Zwischen den Zahlen lesen
Wie hoch der Pegel der registrierten Delikte ausschlägt, hängt von vielen Faktoren ab: Wie intensiv kann die Polizei kontrollieren? Wo werden "durchreisende" Drogentransporteure aufgegriffen? Und: Gibt es eine Kettenreaktion, wenn ein Drogenhändler auspackt? "Dann kann das schnell ganz anders aussehen. Dann hat man gleich mal 20 Fälle mehr", betont Pfister, der auch auf eine hohe Dunkelziffer verweist.
Generell ist der Kreis Kronach aus Sicht der beiden Kripobeamten kein Drogenschwerpunkt. Auch gibt es innerhalb des Landkreises keine besonders kritischen Gegenden. Doch auf einer Insel der Seligen befindet man sich im Frankenwald ebenfalls nicht. "Wir haben heute Grenzen ohne Grenzkontrollen - das spüren wir schon", stellt Rebhan mit Blick nach Osten fest. In Grenznähe zu Deutschland würden beispielsweise die tschechischen Drogenküchen im Zig-Tonnen-Bereich Crystal produzieren. Tendenz: steigend.
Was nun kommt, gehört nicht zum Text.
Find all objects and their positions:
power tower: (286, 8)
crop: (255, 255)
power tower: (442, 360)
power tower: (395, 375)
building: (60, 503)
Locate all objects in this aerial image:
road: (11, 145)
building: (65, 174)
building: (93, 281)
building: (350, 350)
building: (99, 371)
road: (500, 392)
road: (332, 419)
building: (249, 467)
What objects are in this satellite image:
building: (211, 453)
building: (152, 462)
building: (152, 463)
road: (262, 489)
Die Abnehmer der verschiedenen Rauschgifte ziehen sich im Landkreis durch alle Altersklassen. "Unsere Hauptklientel ist aber zwischen 15 und 35 Jahren zu suchen - und da sind alle sozialen Schichten vertreten", erklärt Pfister.
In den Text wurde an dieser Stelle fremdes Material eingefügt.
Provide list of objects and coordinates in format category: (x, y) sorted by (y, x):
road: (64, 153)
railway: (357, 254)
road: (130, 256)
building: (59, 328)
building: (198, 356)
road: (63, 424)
Um den Dealern auf die Spur zu kommen, sind akribische Polizeiarbeit und ein großer Aufwand nötig. Dies fängt bei der Schutzpolizei an, welche für die Kripo der wichtigste "Informant" ist. Und es reicht bis hin zur groß angelegten Schleierfahndung in der Grenzregion, bei der man mit den tschechischen Behörden eng zusammenarbeitet.
Viel Arbeit am Schreibtisch
Wer dabei aber an "Tatort" oder "Soko" denkt, liegt (meistens) falsch. "Die Kontrollarbeit, die man im Fernsehen sieht, haben wir schon auch - aber sie ist nur ein ganz kleines Stück", erklärt Pfister. Die Tätigkeit am Schreibtisch sei nämlich viel zeitintensiver.
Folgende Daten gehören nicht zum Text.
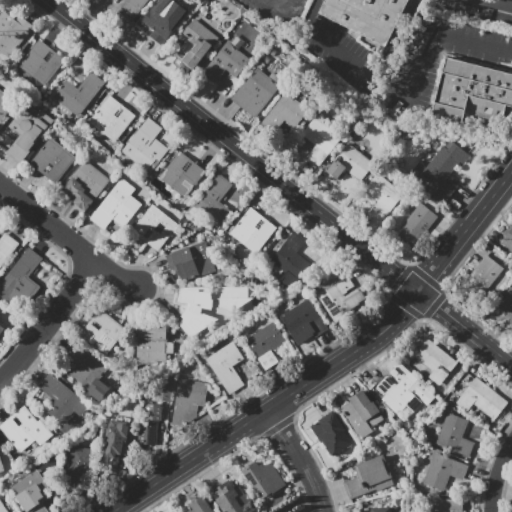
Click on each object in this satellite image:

Wenn die Beamten draußen im Einsatz seien, dann gebe es natürlich auch mal spektakuläre Zugriffe, doch auch da sei das Bild auf der Mattscheibe oftmals überzeichnet. Mit einem Schmunzeln meint Pfister: "Es ist schon spannend, wenn man bei einer Observierung manchmal eine ganze Nacht eine Haustür anstarrt - und dann kommt keiner."
Infos zur Droge Crystal
Folgen Die kristallförmige Droge Crystal wird vorwiegend in Tschechien, Asien, Mexiko und Afrika hergestellt. Diese Droge wirkt aufputschend und wird daher laut Bernd Rebhan vorwiegend von jungen Leuten konsumiert, die die Nacht zum Tag machen wollen. Allerdings schädigt Crystal massiv Körper und Gehirn. "Du machst Dich kaputt, Gehirn und Haut. Die Zähne fallen aus. Die Leute verfallen innerhalb von zwei, drei Jahren", berichtet Wolfgang Pfister. Und Crystal mache die Konsumenten sofort abhängig, wissen die beiden Polizisten.
Grundstoff Wie Rebhan erklärt, ist der Grundstoff von Crystal - Ephedrin - lange bekannt und sogar im Zweiten Weltkrieg eingesetzt worden. Unter dem Namen Pervitin sind damals Mittel an die Soldaten ausgegeben worden, die aufputschend gewirkt haben.